In Close Up, Gidal’s political, ultra-leftist practice is augmented by the disembodied voices of two Nicaraguan revolutionaries heard on the soundtrack. These voices punctuate a film whose representation of a room, an inhabited space, is one in which the viewer must consciously search for recognition, for meaning-making. The image-content is muted and abstract, but continually fascinating, with moments of (no-doubt) inadvertent beauty.

Presented in association with LUX. Flare Out: Aesthetics 1966–2016, edited by Mark Webber and Peter Gidal, is available now from The Visible Press, and will be on sale at the screening.

Close Up
Peter Gidal, 1983, 16mm, colour, sound, 70 minutes

“After three years, this film attempts yet again to deal with the problematizing of filmic representation in sound and image: the overtly politically-polemical soundtrack from Nicaragua must not synchronise with, nor must it find a separate continuum of reality away from, the image sequences.

“Without avoiding the interrogation of narrative/anti-narrative cinematic structures (the way the images, and the sounds, at times hold/do not hold … or the way they attempt to force a position contradictory to any representational imaginary or homogeneity, of constructed space, time, ego, language, film) an attempted materialist use of sound and image must be at the same time an anti-individualist work.

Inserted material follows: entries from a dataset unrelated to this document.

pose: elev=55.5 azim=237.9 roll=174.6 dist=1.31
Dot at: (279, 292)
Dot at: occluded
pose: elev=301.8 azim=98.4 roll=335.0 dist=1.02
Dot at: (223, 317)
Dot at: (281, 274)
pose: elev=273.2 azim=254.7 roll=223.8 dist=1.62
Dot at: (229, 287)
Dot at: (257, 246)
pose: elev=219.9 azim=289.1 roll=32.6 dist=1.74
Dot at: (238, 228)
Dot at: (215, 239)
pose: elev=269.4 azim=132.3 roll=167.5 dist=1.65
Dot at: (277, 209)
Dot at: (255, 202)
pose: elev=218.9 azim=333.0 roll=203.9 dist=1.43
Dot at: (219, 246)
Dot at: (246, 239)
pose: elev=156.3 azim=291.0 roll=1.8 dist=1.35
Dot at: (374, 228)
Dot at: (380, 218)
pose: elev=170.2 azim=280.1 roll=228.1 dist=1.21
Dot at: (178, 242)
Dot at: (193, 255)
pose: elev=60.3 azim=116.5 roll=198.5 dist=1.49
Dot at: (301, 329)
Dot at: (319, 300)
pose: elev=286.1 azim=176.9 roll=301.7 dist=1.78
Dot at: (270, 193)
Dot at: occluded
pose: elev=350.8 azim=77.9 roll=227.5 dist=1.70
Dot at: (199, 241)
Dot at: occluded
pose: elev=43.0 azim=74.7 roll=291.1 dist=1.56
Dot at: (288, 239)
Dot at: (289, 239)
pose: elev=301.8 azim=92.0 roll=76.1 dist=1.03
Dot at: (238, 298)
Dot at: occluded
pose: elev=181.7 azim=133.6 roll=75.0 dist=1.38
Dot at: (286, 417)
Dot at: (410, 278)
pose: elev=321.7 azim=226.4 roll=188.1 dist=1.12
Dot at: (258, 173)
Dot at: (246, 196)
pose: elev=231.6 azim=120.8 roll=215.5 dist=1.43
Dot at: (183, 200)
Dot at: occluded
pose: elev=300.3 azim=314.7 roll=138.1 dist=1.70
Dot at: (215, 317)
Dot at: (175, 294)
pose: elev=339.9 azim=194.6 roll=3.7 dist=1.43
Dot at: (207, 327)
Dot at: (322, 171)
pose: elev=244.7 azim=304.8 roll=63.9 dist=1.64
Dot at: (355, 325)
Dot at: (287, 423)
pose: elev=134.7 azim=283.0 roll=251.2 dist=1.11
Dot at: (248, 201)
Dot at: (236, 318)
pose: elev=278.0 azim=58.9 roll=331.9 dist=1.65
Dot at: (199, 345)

“Both the sound-contradictions, and the image-contradictions, of subjectivity in this film (and of this film) must be in constant process with/against the political polemic: the film can not allow for a final exclusion of either (neither some pure documentary reality nor some pure formal dialectic). The viewer’s attempts, via her/his/the cultural context of meaning making (political/sexual/narrative) are worked against by the film’s process. The work against the capitalist patriarchal position of narrative, in other words, is (still, and in specificity) the main interest.”